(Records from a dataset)
+ + + + +

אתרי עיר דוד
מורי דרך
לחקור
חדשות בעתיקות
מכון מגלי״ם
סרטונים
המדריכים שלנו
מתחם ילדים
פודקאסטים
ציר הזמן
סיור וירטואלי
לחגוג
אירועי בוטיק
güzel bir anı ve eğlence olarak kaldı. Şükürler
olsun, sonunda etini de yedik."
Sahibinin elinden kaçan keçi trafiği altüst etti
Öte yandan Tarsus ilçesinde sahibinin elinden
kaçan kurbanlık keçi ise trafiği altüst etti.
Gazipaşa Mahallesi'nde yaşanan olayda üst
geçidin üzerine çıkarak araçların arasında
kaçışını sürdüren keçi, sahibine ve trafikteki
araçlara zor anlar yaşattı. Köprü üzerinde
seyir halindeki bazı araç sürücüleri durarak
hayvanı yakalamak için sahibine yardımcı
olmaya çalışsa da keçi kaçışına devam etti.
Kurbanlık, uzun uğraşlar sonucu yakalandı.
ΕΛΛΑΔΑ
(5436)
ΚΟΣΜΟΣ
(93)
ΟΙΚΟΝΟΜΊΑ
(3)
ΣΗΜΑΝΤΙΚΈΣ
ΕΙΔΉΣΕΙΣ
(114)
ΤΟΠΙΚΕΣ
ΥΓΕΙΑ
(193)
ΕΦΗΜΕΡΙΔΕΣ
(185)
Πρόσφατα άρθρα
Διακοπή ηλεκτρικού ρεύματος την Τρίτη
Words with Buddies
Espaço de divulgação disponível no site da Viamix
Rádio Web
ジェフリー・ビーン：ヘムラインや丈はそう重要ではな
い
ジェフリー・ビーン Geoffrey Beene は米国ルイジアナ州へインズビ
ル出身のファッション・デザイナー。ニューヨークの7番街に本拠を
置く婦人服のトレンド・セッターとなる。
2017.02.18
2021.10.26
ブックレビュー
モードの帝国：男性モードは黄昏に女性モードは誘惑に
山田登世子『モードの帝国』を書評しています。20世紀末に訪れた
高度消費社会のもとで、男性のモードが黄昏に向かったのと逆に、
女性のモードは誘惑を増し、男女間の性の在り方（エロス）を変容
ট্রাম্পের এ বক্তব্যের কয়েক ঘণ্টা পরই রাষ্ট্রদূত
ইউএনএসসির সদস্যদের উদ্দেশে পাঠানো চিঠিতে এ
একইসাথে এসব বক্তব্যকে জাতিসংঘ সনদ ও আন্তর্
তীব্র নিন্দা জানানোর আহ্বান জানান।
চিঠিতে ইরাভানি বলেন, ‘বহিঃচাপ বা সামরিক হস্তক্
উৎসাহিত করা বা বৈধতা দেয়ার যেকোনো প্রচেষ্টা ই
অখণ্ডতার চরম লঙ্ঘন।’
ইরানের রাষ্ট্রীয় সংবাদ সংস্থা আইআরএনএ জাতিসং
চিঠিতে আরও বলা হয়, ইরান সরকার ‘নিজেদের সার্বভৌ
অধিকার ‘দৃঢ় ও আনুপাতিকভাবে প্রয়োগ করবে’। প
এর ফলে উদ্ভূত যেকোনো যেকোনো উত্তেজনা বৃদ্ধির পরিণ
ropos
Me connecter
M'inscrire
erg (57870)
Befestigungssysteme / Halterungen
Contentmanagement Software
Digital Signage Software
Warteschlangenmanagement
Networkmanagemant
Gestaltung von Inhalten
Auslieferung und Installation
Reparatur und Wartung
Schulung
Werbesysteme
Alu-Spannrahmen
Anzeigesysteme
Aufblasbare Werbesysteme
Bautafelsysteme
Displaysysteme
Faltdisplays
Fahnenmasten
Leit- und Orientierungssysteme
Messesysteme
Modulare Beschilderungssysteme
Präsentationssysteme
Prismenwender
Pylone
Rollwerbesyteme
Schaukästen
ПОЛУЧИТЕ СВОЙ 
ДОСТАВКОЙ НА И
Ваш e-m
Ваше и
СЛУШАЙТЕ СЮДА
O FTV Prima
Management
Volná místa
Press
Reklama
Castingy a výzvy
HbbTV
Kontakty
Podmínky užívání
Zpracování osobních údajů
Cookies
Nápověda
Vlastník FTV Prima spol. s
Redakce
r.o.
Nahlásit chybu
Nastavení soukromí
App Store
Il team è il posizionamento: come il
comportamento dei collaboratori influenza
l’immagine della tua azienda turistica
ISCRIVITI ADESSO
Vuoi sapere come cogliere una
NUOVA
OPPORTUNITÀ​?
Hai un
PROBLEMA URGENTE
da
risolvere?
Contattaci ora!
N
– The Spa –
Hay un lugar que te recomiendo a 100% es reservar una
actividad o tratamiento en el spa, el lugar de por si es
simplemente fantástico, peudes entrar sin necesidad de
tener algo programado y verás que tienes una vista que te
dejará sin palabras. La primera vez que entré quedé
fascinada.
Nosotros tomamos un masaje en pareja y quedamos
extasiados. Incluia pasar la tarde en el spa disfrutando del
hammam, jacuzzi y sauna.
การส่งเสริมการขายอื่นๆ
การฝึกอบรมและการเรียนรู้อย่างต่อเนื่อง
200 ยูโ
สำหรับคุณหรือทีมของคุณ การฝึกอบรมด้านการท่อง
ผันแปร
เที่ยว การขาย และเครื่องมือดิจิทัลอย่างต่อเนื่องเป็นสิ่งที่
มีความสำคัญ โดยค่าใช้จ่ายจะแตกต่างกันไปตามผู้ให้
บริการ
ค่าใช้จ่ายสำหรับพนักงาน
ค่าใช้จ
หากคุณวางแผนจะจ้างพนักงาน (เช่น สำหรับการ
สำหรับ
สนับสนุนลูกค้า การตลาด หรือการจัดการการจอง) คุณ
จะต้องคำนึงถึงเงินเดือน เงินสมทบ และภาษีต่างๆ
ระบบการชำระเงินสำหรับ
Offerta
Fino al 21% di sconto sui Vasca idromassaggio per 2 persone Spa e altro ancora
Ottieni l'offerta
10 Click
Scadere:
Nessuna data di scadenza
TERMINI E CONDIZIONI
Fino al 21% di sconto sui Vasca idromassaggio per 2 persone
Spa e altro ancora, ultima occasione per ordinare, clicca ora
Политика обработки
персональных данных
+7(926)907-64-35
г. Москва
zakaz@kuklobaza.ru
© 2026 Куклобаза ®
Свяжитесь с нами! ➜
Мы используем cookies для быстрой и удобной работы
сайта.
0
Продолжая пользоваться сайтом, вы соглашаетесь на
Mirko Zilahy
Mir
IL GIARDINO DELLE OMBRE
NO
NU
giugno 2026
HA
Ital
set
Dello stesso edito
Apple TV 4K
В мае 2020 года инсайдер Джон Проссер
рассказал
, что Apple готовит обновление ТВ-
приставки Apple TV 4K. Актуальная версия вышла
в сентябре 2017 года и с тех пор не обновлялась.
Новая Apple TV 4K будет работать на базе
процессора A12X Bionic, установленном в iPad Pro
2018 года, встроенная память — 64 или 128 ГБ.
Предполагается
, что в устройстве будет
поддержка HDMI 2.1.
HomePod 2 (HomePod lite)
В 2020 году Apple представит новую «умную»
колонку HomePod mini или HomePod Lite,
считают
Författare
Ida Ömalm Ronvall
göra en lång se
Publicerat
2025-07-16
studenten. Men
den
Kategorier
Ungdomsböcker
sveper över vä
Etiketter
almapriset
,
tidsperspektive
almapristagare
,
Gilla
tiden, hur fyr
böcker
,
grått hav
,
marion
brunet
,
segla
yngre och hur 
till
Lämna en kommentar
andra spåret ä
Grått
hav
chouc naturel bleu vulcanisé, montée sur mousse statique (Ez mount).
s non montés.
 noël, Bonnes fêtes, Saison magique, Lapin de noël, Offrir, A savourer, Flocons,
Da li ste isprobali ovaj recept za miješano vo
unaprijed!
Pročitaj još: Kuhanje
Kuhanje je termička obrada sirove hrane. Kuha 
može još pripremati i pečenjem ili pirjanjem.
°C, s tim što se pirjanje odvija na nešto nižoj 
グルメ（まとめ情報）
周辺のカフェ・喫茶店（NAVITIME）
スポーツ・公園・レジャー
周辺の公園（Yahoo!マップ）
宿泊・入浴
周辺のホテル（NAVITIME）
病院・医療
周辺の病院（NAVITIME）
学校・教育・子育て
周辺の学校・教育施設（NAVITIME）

+ + + + +

- What you are asked to do
For each line above that contains the word "altüst", give the line as it is written.

- Reply
Sahibinin elinden kaçan keçi trafiği altüst etti
kaçan kurbanlık keçi ise trafiği altüst etti.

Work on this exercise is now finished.